What you need to do:
An exact copy of the data below is needed; please leave out any pictures.
---- Given records
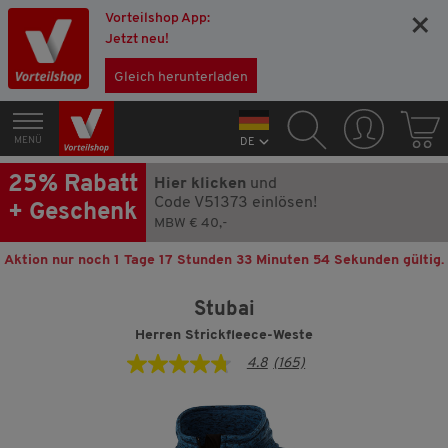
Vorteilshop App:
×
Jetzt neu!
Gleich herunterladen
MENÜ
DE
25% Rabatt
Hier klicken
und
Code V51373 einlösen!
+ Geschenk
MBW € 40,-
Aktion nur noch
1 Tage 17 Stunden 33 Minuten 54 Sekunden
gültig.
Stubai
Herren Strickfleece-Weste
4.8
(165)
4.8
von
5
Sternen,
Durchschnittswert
--------
Reply:
Vorteilshop App:
×
Jetzt neu!
Gleich herunterladen
MENÜ
DE
25% Rabatt
Hier klicken
und
Code V51373 einlösen!
+ Geschenk
MBW € 40,-
Aktion nur noch
1 Tage 17 Stunden 33 Minuten 54 Sekunden
gültig.
Stubai
Herren Strickfleece-Weste
4.8
(165)
4.8
von
5
Sternen,
Durchschnittswert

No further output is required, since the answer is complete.